Scene change detection data
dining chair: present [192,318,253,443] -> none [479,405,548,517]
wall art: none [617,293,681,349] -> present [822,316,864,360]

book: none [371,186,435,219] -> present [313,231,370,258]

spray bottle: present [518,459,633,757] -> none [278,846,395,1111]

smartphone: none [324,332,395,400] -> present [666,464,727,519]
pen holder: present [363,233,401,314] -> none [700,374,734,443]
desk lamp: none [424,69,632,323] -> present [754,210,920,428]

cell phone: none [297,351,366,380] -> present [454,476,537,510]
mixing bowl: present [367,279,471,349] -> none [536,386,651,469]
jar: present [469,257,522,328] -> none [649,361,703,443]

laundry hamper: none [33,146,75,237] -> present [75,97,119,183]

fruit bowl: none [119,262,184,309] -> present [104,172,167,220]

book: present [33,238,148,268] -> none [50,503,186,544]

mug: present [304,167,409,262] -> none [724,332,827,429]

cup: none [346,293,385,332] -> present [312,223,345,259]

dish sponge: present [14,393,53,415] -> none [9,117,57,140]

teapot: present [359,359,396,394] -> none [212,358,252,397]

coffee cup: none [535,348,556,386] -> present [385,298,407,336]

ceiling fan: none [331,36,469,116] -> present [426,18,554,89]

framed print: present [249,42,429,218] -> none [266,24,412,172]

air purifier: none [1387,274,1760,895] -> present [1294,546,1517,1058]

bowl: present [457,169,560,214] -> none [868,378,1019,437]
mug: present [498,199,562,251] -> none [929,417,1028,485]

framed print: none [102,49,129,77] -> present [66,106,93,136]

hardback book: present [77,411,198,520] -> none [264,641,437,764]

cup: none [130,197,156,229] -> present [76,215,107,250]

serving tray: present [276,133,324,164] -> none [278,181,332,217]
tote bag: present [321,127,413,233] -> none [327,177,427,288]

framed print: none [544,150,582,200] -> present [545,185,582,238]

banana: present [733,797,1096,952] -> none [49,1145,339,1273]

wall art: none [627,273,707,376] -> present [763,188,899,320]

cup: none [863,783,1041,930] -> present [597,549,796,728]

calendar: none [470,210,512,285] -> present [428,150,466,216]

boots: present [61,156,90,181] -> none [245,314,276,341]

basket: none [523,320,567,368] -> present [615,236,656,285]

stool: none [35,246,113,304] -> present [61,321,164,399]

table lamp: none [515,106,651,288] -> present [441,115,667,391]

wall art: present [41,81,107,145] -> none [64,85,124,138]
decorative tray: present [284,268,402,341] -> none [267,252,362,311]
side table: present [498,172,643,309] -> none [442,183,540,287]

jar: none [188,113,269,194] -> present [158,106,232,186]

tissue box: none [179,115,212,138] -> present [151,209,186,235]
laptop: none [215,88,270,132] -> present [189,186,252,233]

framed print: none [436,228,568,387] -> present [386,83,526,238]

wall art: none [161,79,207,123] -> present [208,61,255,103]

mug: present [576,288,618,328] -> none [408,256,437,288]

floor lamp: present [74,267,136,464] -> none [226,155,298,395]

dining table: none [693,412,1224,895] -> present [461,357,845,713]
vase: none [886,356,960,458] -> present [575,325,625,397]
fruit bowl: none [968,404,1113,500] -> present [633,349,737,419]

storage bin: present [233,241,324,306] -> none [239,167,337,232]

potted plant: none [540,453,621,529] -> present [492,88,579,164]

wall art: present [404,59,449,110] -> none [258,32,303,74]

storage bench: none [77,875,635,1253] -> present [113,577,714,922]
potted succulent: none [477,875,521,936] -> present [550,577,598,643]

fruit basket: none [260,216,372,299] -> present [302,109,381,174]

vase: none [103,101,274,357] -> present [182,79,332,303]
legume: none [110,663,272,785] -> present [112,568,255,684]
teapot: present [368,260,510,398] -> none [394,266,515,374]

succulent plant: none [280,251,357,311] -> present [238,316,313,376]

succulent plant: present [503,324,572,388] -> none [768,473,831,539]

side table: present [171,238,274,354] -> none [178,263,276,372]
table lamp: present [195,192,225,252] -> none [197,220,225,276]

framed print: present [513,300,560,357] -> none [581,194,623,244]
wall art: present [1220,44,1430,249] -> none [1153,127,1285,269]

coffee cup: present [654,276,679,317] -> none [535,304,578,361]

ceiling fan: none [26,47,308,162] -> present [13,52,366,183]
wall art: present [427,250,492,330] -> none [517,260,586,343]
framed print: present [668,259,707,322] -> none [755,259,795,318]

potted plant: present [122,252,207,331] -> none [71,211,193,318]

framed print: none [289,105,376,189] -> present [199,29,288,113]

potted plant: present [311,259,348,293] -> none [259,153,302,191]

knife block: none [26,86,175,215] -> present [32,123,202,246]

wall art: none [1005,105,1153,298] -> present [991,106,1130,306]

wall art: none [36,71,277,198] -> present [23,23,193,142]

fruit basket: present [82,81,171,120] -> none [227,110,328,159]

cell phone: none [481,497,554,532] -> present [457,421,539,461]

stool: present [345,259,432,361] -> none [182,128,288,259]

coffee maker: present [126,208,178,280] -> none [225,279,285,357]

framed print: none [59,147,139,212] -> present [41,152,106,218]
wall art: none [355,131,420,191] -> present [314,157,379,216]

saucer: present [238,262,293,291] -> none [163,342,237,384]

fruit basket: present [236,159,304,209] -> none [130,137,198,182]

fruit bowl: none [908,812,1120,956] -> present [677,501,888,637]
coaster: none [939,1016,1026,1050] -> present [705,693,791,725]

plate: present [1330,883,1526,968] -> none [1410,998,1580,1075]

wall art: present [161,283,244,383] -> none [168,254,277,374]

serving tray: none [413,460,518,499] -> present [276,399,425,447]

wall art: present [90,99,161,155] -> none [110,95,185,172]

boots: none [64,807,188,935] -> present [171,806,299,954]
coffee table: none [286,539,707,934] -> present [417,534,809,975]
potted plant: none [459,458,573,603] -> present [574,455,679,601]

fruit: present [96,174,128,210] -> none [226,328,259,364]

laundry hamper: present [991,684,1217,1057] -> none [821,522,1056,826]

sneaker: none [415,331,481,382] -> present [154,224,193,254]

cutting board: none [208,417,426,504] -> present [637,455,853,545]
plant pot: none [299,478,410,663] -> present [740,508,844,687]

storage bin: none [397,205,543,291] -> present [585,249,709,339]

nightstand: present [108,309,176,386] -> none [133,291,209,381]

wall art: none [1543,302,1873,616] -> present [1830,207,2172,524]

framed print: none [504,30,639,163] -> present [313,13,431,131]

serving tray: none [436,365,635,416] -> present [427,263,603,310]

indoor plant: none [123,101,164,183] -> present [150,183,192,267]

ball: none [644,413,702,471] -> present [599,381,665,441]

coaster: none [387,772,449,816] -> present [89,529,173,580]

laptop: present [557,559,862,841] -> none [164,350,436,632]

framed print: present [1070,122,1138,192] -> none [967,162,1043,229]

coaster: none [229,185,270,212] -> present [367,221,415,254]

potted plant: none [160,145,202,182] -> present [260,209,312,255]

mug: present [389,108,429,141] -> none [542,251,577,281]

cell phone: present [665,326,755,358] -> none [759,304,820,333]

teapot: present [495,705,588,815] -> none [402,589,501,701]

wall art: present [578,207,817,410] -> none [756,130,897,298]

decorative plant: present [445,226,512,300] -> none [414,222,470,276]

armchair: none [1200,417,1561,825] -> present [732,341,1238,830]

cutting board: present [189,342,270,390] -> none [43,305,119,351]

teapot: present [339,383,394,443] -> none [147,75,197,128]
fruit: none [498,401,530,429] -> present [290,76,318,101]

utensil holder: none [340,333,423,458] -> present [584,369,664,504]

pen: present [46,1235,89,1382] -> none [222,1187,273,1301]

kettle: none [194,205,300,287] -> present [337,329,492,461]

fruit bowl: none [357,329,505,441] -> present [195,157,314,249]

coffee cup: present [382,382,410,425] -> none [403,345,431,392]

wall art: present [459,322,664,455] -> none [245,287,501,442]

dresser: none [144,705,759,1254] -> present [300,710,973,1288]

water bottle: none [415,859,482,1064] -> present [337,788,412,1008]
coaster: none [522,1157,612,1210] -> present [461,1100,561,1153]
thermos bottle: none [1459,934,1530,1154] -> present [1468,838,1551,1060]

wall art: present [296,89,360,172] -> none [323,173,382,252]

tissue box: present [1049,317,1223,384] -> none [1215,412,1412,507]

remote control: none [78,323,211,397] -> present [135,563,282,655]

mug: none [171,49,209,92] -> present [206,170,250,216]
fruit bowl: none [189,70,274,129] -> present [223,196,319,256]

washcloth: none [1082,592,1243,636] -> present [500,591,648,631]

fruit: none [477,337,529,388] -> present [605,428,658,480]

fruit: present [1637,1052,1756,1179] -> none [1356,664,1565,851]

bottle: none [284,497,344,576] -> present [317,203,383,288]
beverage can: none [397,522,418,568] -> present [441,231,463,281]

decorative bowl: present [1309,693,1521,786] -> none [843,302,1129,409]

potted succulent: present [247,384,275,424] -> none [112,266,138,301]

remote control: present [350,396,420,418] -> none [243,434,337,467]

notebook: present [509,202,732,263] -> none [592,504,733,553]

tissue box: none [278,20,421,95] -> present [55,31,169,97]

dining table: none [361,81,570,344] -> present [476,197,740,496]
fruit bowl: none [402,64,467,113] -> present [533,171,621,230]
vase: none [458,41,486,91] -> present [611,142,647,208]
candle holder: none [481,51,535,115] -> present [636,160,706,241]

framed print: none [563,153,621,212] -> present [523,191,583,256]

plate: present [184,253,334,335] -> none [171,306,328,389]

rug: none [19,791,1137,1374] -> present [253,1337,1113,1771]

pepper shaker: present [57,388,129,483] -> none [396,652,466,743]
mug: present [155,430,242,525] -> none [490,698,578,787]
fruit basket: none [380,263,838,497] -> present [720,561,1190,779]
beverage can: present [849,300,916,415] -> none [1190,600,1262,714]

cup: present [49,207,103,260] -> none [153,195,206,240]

• _ASSIGNMENT_
Each line carrying the string "print" should be copied out from the entries.

• _TASK RESULT_
framed print: present [249,42,429,218] -> none [266,24,412,172]
framed print: none [102,49,129,77] -> present [66,106,93,136]
framed print: none [544,150,582,200] -> present [545,185,582,238]
framed print: none [436,228,568,387] -> present [386,83,526,238]
framed print: present [513,300,560,357] -> none [581,194,623,244]
framed print: present [668,259,707,322] -> none [755,259,795,318]
framed print: none [289,105,376,189] -> present [199,29,288,113]
framed print: none [59,147,139,212] -> present [41,152,106,218]
framed print: none [504,30,639,163] -> present [313,13,431,131]
framed print: present [1070,122,1138,192] -> none [967,162,1043,229]
framed print: none [563,153,621,212] -> present [523,191,583,256]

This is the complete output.